Women are told that shuffling around like invalids in robes and slippers at spas is better for them than getting out there and taking their chances with the shameless sunshine — lest it give them skin cancer.
This attitude has been carried over into friendships.
Whereas once they were about going out and getting blotto, the rise of sober-curiosity and therapy culture has diminished the hedonistic element which once made every female meeting a potential mini-hen night, instead promoting the rise of mutual moan-fests.
I’m suspicious of the “learned helplessness” of infinite female comfort.
A problem shared is a problem perpetuated, in my book.
My attitude probably stems from my youth.
My mum, bless her, was a highly emotional woman and a lot of her woes were down to her friends, who she was forever falling out with and making up with, equally tearfully.
My father, a supremely sunny-natured man, was friends with everyone but he took friendships lightly. He only ever cried when the dog died.
I’d far rather be a man’s woman, with all the maverick toughness the phrase evokes.
Wise up to the ways of the world
I’ve never been a girl’s girl and, at 64, I don’t intend to start.
The Love Island cuties are welcome to it.

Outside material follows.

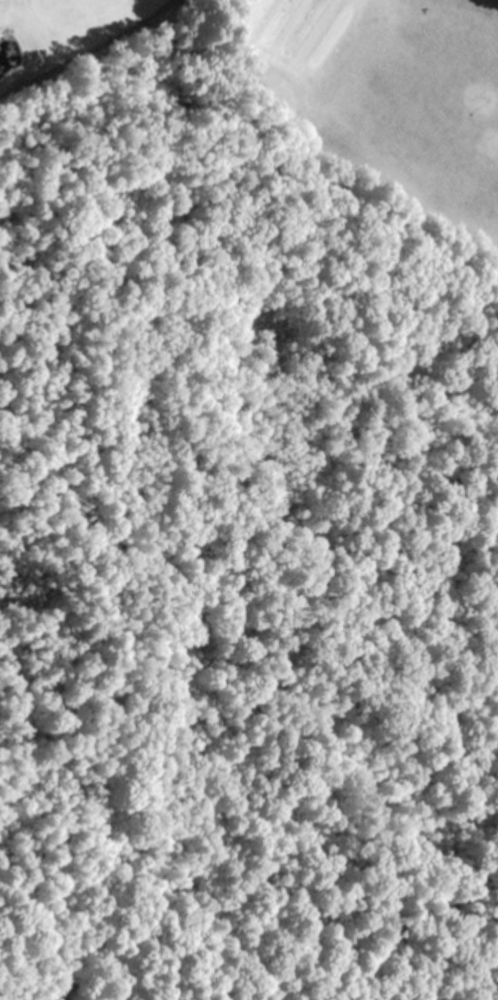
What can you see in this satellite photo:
park: (243, 490)

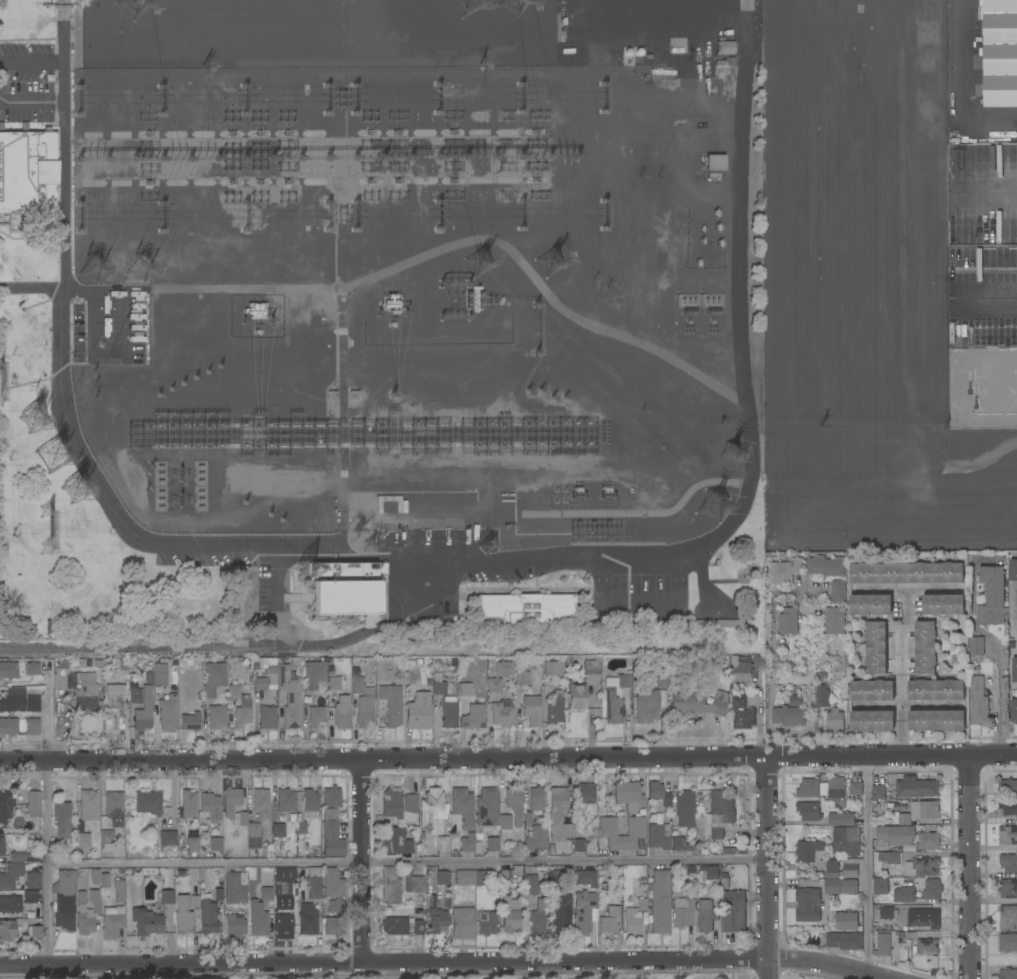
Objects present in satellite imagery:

Although, it’s telling that as we’re nearing the bitter end, the hair-braiding between cheering relationships has worn down, and the best friend bitch-fights, such as the one between Whitney Adebayo and Ella Thomas this week, have fought their way to the fore.

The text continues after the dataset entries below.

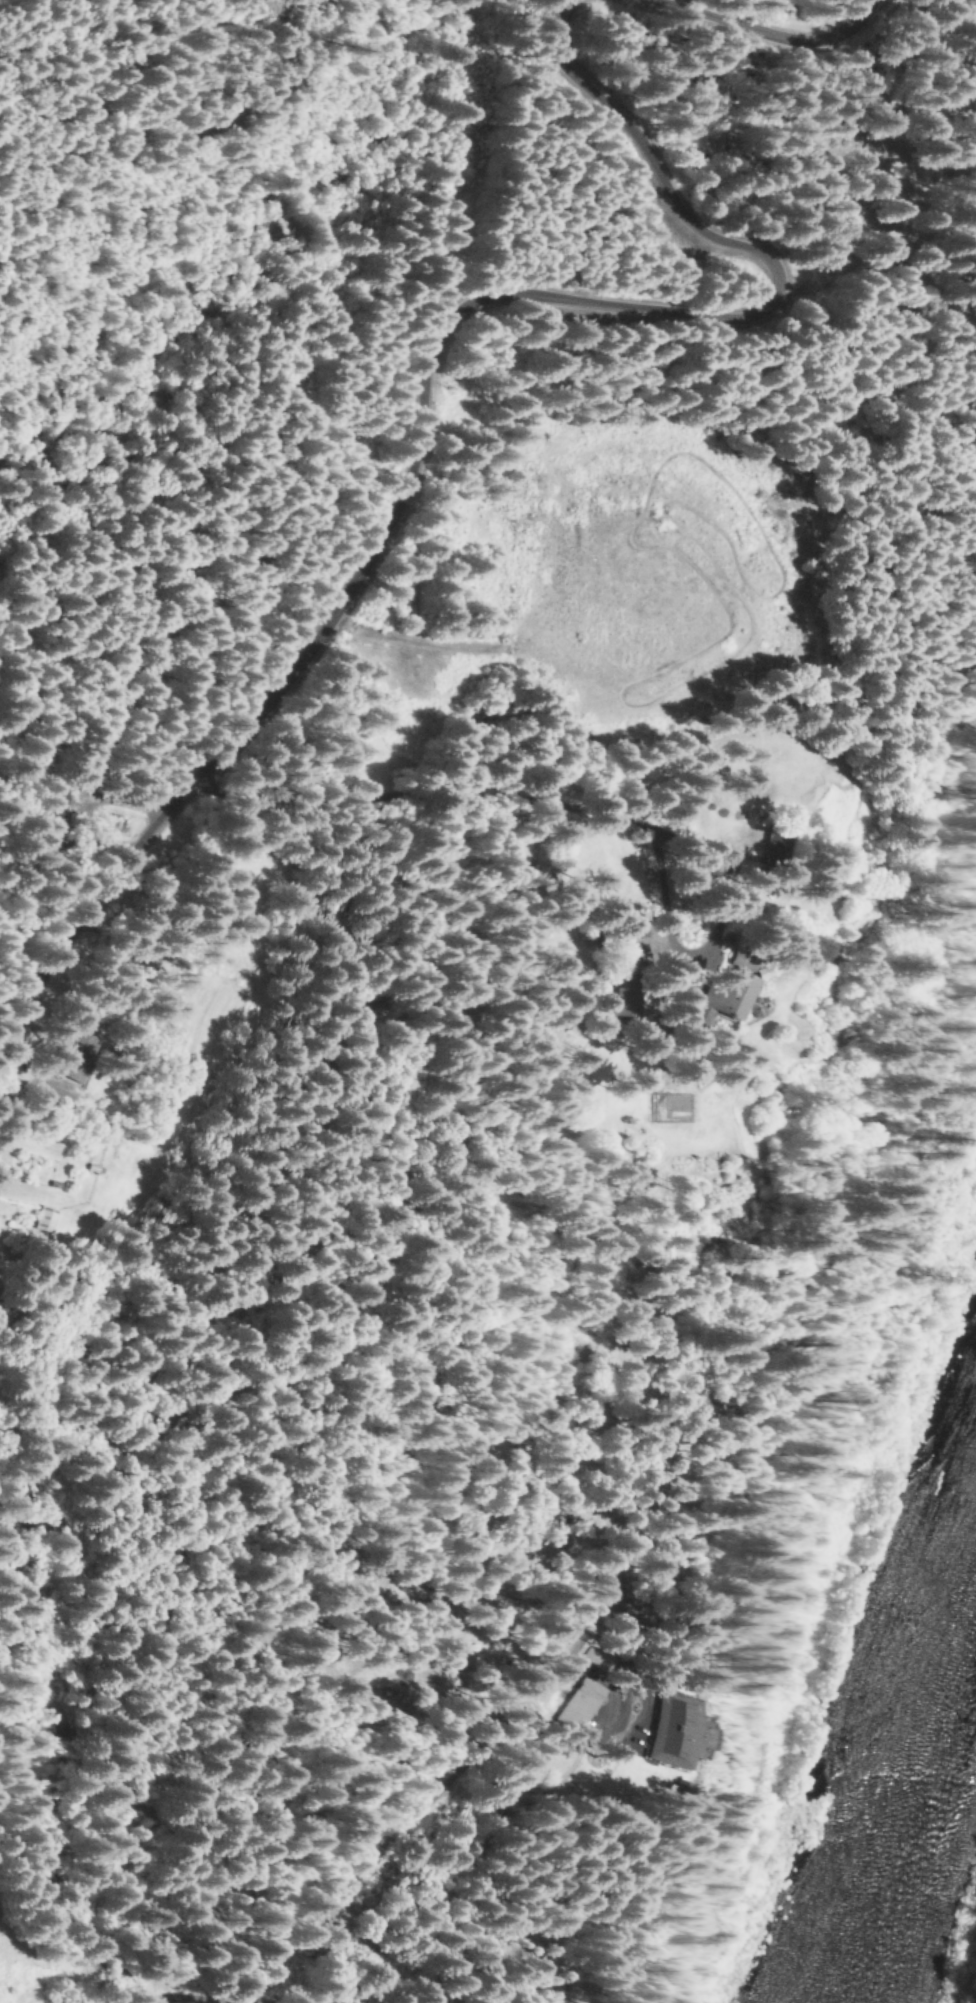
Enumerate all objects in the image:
road: (763, 35)
road: (421, 377)
building: (626, 941)
building: (737, 962)
building: (726, 996)
building: (73, 1057)
building: (43, 1221)
road: (633, 1523)
building: (586, 1699)
building: (674, 1732)
river: (909, 1776)

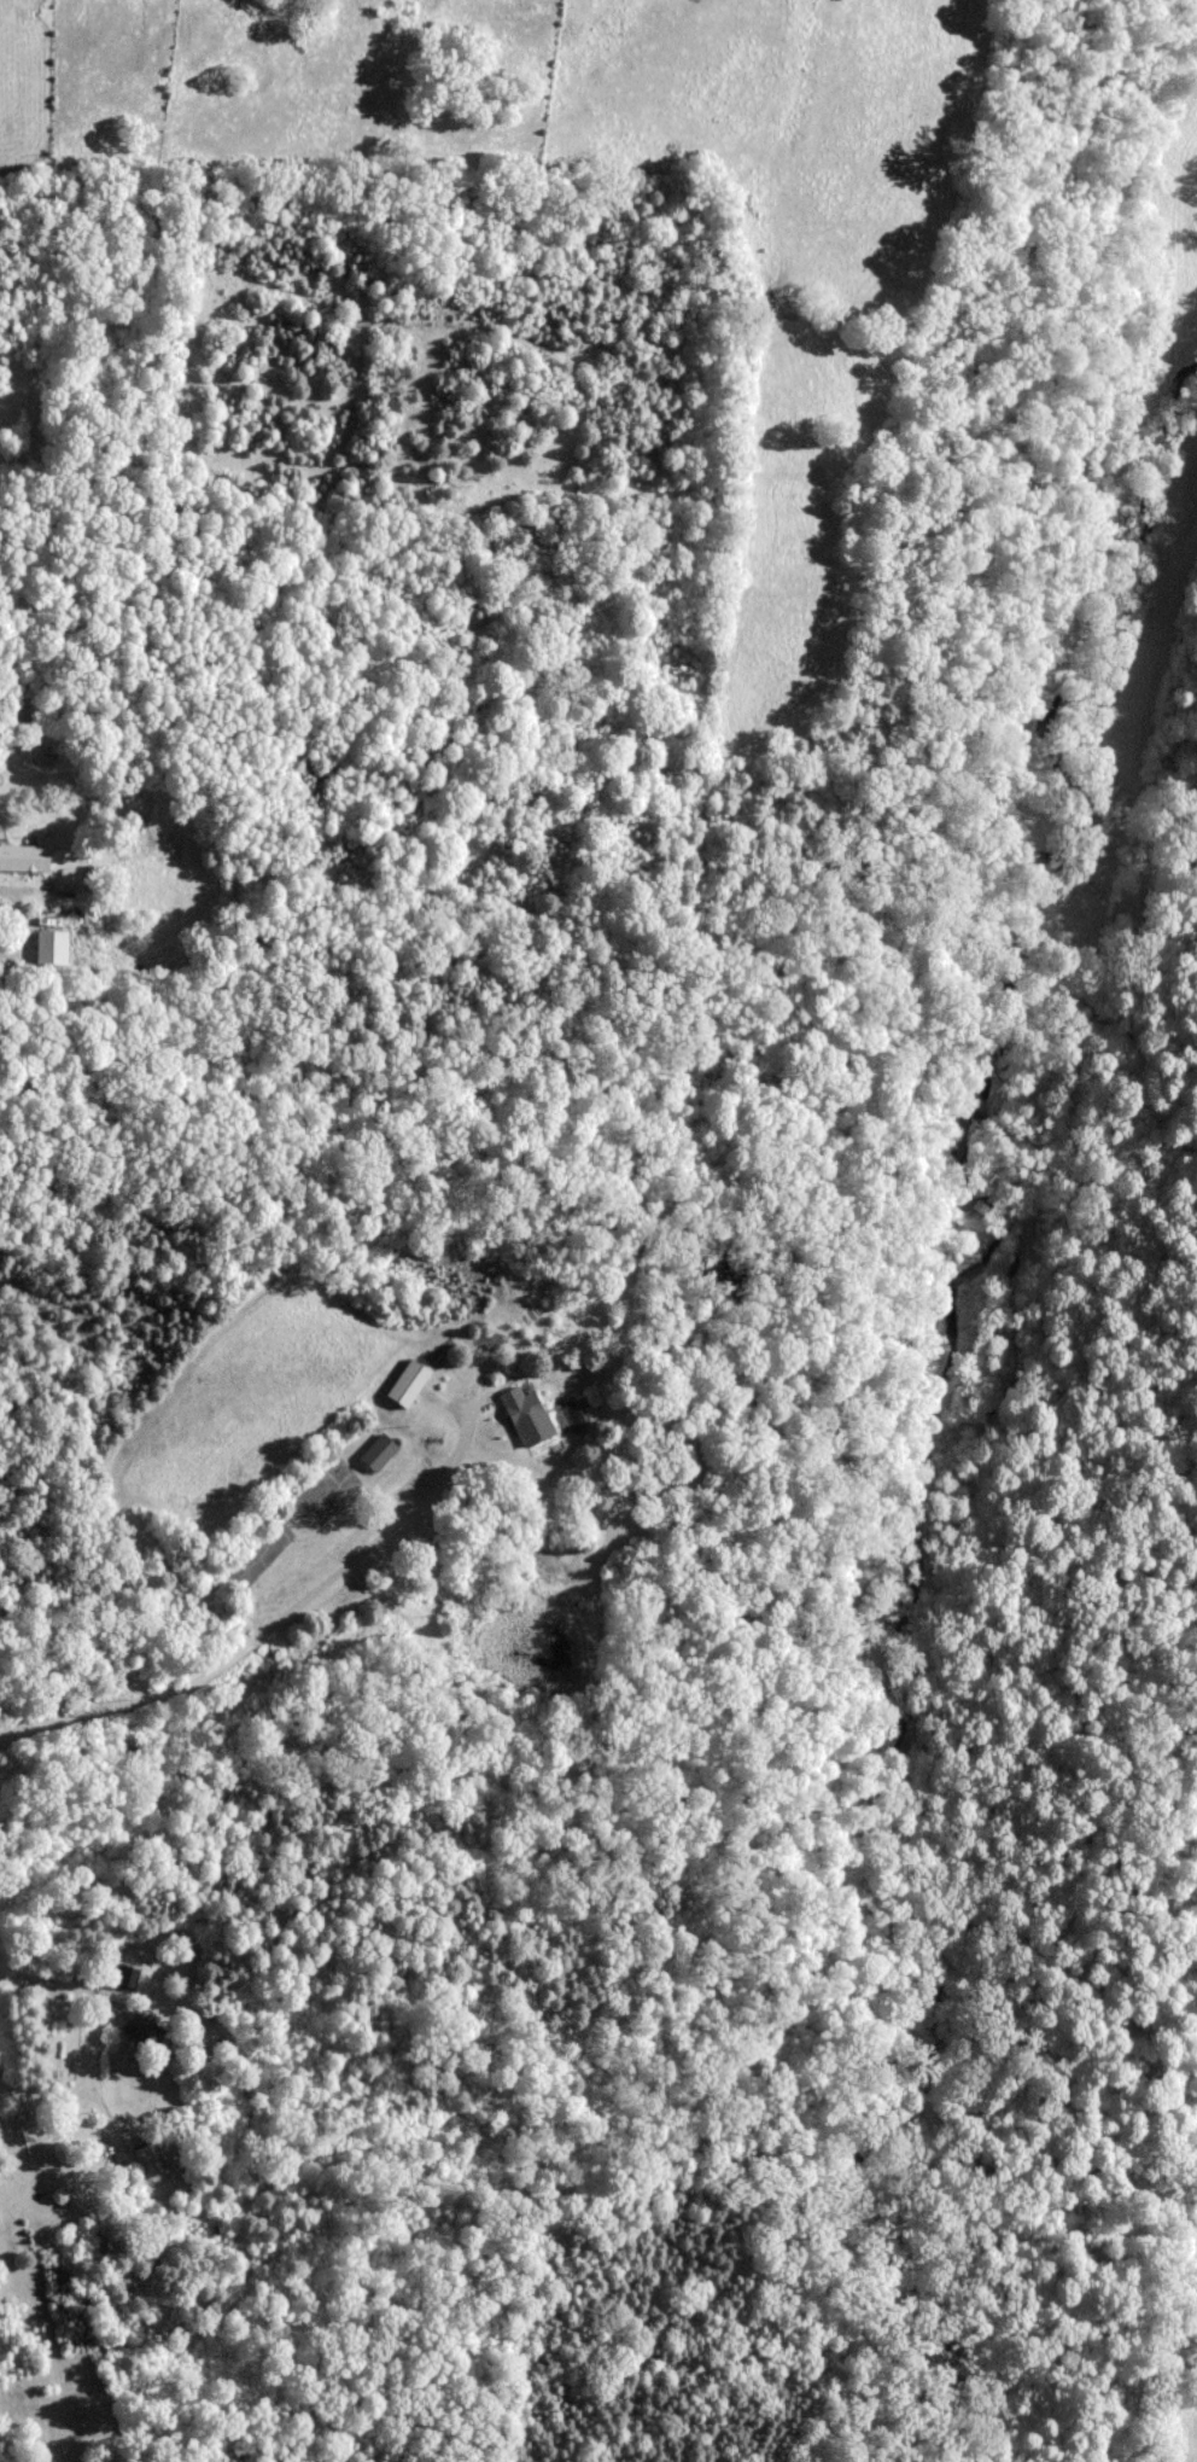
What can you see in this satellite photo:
road: (55, 437)
building: (23, 857)
building: (405, 1383)
building: (524, 1415)
building: (376, 1452)
road: (345, 1596)
building: (139, 2030)
building: (147, 2164)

Meanwhile, any unloved Bombshell who’s made it through may well find herself being criticised as a fake crier by Love Island veterans — see poor Abi Moores, the stewardess — while being magnanimously condescended to by Queen Bee Whitney: “It’s not you, you’re great. You haven’t found the right person.”
But if you’re a beautiful blonde who’s been wearing a bikini 24/7 around the boy you’re coupled up with for the past fortnight and he still looks at his water bottle with more interest, girl’s girl platitudes don’t really hit the spot.
I’m sure that when these callow cuties wise up to the ways of the world, those two little words will give them the ick as much as they do me.